Changing Lives: Women’s Prison Offers New Course That’s Giving Inmates Skills For A Better Future


Anyone can end up behind bars. Sure, the statistics will tell you who are most likely to find themselves in trouble with the law. For some, they were at the wrong place at the wrong time. It took one moment, one bad decision to alter their lives forever.

Society can be unforgiving of those convicted of a crime; those with a felony on their record are immediately disqualified from many jobs. For the past thirteen years, Elsa Lumsden has taught cosmetology courses to women in prison, changing their lives in the process; giving them hope when there once was despair and opportunity and self-confidence when many of these inmates gave up on themselves.

The Beauty Therapy course at Central California Women’s Facility (CCWF) provides inmates the chance to become qualified cosmetologists so they can find work on the outside.

The course doesn’t just give these women a chance to find employment after leaving prison, it grows their confidence: “I never looked at prisoners in a negative way, if they have support and the tutoring and mentoring they can be great people,” Lumsden said in an interview with Barcroft.

Inmates aren’t allowed physical contact, but during the course, they can touch each other.
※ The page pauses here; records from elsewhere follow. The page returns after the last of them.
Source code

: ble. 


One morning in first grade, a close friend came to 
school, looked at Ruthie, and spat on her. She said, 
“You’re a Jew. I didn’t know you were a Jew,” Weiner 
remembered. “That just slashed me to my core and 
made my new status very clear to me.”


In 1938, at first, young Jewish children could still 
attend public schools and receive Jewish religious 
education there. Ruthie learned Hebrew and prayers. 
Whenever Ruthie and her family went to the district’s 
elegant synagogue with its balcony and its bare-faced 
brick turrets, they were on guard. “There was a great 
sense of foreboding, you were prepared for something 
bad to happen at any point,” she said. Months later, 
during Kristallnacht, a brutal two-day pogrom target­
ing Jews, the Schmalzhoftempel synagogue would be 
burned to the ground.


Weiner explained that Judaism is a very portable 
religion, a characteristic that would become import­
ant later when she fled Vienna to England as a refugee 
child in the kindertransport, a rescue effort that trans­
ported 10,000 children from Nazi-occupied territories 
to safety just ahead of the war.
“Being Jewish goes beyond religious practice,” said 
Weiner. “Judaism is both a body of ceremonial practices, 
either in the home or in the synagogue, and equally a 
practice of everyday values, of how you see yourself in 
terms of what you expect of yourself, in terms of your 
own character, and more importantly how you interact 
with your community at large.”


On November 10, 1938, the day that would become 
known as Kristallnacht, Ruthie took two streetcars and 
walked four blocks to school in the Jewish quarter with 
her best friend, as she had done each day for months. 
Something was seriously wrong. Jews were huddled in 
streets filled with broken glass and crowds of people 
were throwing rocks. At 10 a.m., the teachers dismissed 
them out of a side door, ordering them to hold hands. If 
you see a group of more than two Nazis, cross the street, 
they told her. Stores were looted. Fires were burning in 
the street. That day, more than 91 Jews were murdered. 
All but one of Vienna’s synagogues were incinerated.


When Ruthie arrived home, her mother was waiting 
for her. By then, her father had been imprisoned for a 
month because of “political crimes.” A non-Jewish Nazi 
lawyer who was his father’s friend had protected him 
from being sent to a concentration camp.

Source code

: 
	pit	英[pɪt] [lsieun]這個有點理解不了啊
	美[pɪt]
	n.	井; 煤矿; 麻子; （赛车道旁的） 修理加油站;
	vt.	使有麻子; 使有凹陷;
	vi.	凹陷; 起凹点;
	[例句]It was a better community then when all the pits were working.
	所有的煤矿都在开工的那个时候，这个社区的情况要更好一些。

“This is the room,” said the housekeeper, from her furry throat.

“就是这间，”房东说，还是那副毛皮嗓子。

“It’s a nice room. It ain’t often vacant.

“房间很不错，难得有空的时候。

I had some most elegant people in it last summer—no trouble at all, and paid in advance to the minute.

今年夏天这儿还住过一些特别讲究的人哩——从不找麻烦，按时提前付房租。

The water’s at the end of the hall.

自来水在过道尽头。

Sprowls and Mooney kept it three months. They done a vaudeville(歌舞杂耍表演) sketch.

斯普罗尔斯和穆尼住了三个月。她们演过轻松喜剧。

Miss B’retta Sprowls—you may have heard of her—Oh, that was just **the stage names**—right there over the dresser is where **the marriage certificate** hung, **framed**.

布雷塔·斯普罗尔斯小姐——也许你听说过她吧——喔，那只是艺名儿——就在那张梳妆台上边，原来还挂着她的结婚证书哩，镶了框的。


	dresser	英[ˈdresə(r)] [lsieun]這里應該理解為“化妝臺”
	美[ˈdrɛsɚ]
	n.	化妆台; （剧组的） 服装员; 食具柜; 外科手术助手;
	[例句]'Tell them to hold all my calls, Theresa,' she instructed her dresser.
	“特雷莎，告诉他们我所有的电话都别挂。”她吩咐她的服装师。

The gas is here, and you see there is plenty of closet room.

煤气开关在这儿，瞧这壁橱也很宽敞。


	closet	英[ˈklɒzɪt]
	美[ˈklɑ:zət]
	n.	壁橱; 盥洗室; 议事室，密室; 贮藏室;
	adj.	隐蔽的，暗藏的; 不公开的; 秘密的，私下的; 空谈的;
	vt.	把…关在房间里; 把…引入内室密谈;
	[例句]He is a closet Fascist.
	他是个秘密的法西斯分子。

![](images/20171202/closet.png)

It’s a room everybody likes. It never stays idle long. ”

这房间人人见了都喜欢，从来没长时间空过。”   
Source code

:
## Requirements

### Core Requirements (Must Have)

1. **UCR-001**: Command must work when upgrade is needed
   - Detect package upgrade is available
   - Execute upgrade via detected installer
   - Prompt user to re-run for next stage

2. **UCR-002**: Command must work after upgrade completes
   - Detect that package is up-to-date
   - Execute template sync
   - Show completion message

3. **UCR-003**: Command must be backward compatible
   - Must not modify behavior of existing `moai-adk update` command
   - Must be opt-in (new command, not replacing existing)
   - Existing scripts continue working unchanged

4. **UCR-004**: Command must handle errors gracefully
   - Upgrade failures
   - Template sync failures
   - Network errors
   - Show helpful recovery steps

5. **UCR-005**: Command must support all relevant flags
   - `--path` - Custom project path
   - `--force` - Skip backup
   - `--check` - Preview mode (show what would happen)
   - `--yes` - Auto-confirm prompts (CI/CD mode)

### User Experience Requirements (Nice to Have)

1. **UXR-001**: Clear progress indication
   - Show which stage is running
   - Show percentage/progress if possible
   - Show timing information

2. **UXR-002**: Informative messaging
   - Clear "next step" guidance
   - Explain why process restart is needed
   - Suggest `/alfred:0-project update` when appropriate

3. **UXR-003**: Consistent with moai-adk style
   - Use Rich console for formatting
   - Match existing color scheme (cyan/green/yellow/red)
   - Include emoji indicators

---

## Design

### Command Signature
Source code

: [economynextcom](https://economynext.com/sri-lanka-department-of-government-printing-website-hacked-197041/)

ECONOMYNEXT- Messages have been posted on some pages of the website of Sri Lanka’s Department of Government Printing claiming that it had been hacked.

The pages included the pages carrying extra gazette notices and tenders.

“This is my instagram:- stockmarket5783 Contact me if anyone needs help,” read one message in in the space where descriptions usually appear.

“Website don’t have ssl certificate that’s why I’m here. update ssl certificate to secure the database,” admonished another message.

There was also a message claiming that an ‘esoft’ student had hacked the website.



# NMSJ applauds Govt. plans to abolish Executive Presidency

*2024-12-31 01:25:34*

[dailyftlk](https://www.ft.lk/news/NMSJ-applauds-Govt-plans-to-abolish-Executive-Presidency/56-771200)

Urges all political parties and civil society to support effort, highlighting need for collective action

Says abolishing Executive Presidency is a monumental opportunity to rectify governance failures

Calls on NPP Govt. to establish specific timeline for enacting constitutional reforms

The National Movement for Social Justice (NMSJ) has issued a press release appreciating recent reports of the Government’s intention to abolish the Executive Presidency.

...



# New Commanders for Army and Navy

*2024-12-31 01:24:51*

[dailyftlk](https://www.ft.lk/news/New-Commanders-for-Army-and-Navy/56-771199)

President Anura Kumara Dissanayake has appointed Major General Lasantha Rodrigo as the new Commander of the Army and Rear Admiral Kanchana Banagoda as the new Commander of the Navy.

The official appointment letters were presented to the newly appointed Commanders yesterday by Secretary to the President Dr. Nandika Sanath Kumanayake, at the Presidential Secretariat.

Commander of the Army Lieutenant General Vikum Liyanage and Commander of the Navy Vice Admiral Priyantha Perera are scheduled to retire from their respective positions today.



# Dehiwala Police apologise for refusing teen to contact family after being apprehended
The contract gives them the ability to complete the 1600 required hours they need before taking the state board examination to become licensed cosmetologists. the women learn how to give haircuts and pedicures and everything in between.

Sheila John was convicted of first-degree burglary nine years ago. She received a 10-year sentence for her crime. She admitted at one time, she didn’t see any light at the end of her time behind bars.

“I chose to do bad in here. I was rough; I was getting in trouble. Being in cosmo and seeing that I can get licensed gave me a drive to change,” John said.

Barbara Chavez is serving life without parole for her part in a robbery turned murder. she confessed the idea of serving such a long sentence took away all her hope.

“But when we get here, after being broken, after coming from abuse, coming from the street life, and knowing that we can actually accomplish something such as cosmetology to give us a career, it is very inspiring,” Chavez said.

Despite the possible danger she might face with the inmates in her classes, Lumsden hasn’t ever had any problems. The students handle the sharp instruments with care: “Some people believe that ‘oh you are no good that’s why you went to prison,’” Lumsden said. “But  sometimes it’s just that they are hanging with the wrong crowd at the wrong time, and they get  caught, but you can see the changes in many of them once they are in the class.”

The influence of the cosmetology course has proven effective. Former students have gone on to find work at salons. Some have even opened their own businesses.

And for those with a life sentence, the course is priceless: “These life skills have changed me. I came from nothing to something,” Chavez said. “I had zero self-esteem, I had zero confidence, I didn’t believe in myself. These life skills have given me hope. I am confident in what I do.”

People must pay for their mistakes. We all should have the opportunity though to redeem ourselves. We shouldn’t be defined by the bad we’ve done or wrong choices we’ve made. This course offers these women a lifeline and hope for tomorrow.